[Images with bounding boxes]
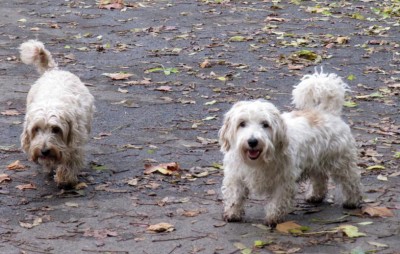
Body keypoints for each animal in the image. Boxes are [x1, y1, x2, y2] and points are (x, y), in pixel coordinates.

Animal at [19, 39, 94, 187]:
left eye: (56, 129)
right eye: (36, 129)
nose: (44, 151)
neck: (51, 103)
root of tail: (53, 71)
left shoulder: (75, 141)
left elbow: (71, 159)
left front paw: (65, 178)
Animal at [219, 70, 362, 225]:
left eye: (265, 124)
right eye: (242, 123)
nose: (252, 141)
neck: (259, 161)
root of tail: (326, 112)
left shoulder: (283, 181)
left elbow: (277, 201)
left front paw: (273, 218)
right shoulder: (236, 177)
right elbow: (235, 197)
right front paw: (232, 213)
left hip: (342, 163)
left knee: (351, 181)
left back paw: (352, 201)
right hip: (316, 162)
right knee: (320, 179)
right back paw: (315, 195)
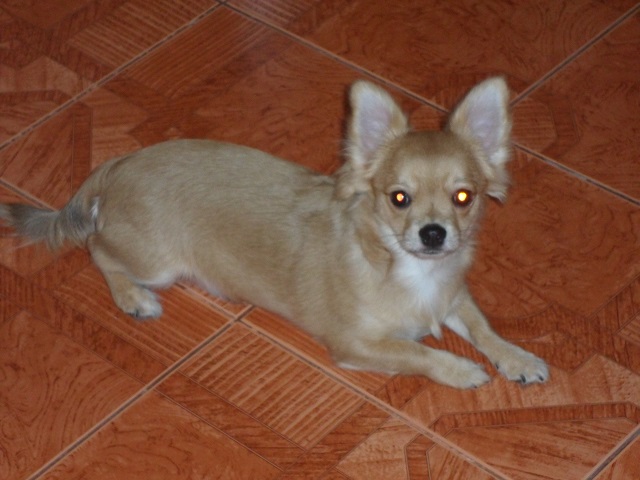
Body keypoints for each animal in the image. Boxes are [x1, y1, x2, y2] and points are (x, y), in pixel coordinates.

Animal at [0, 78, 549, 389]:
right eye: (399, 199)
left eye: (464, 197)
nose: (434, 234)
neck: (411, 272)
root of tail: (121, 162)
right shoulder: (356, 343)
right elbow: (420, 352)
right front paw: (460, 370)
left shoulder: (454, 296)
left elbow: (483, 327)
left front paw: (516, 358)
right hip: (155, 263)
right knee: (97, 248)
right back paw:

### WHAT THIS TASK INVOLVES
Every line from the line containing "left shoulder: (283, 181)" through the last line above is to be printed exactly. Pictures are not copied.

### EXPECTED ANSWER
left shoulder: (283, 181)
left elbow: (277, 201)
left front paw: (273, 218)
right shoulder: (236, 177)
right elbow: (235, 197)
right front paw: (232, 213)
left hip: (342, 163)
left knee: (351, 181)
left back paw: (352, 201)
right hip: (316, 162)
right knee: (320, 179)
right back paw: (315, 195)
Body keypoints for each animal in the image. Boxes are [x1, y1, x2, y2] and points are (x, y), in pixel coordinates.

Animal at [0, 78, 549, 389]:
right eye: (399, 199)
left eye: (464, 197)
nose: (434, 234)
neck: (411, 272)
root of tail: (121, 162)
right shoulder: (356, 343)
right elbow: (420, 352)
right front paw: (460, 370)
left shoulder: (454, 296)
left elbow: (483, 327)
left front paw: (516, 358)
right hip: (155, 263)
right knee: (97, 248)
right back paw:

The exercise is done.